# WORK TO BE COMPLETED:
Here are some records; copy every line that holds the word "thumb".

+++ SOURCE RECORDS +++

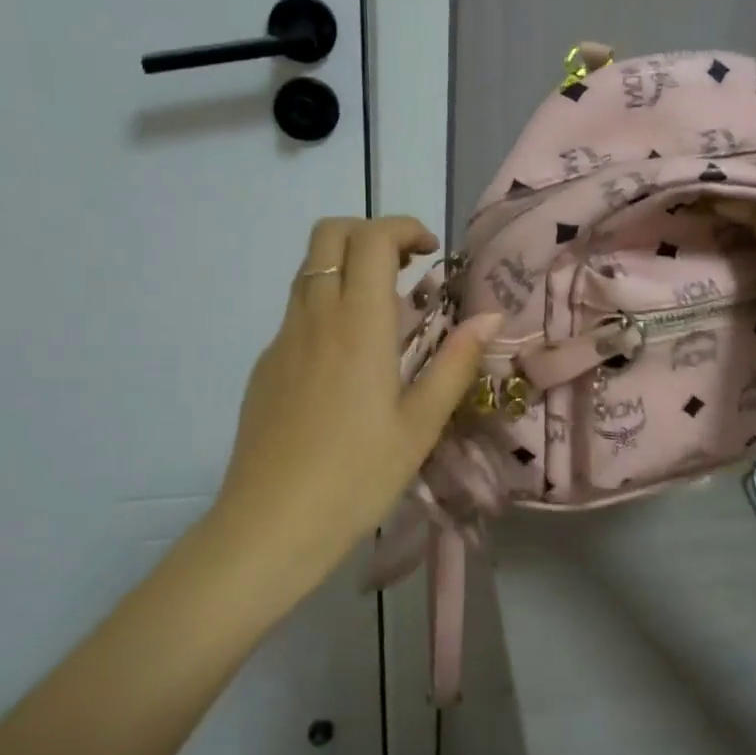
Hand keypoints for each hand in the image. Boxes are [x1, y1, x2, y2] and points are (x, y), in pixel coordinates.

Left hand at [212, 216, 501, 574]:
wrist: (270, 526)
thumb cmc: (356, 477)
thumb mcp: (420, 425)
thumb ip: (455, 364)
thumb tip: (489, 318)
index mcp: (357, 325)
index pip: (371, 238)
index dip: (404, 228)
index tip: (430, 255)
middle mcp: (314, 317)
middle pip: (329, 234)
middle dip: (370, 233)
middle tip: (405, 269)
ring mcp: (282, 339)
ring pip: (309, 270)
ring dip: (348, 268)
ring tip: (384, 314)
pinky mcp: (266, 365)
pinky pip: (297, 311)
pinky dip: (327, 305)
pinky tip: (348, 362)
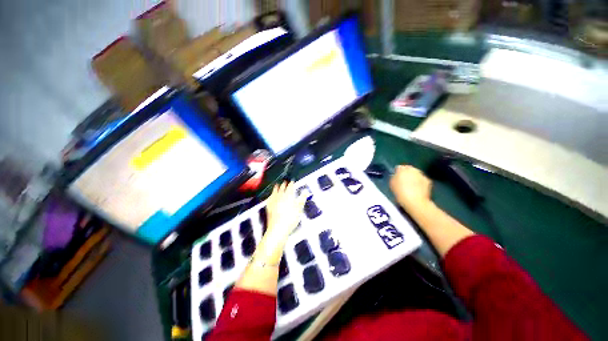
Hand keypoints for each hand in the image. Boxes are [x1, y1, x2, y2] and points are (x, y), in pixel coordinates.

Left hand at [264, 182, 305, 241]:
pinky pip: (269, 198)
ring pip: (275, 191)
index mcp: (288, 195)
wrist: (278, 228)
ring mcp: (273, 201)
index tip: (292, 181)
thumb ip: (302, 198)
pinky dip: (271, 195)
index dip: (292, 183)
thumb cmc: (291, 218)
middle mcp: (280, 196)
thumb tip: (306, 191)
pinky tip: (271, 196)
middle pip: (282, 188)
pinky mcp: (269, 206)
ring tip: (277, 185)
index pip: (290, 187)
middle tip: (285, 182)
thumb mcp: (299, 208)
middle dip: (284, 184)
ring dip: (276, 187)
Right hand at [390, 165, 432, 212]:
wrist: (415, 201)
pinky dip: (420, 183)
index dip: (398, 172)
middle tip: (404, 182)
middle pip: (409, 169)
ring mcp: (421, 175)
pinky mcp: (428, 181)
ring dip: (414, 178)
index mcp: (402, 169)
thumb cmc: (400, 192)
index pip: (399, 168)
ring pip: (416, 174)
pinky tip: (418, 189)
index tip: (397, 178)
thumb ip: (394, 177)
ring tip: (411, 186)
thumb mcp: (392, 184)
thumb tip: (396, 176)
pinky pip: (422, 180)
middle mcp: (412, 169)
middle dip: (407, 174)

+++

# OUTPUT OF THE TASK:
thumb cmc: (356, 477)
thumb mcp: (420, 425)
thumb ip: (455, 364)
thumb tip: (489, 318)
thumb ip: (302, 198)
thumb cmc: (291, 218)
thumb tip: (306, 191)
thumb mcp: (299, 208)
thumb cmc: (400, 192)
thumb ip: (394, 177)
thumb mcp: (392, 184)
thumb tip: (396, 176)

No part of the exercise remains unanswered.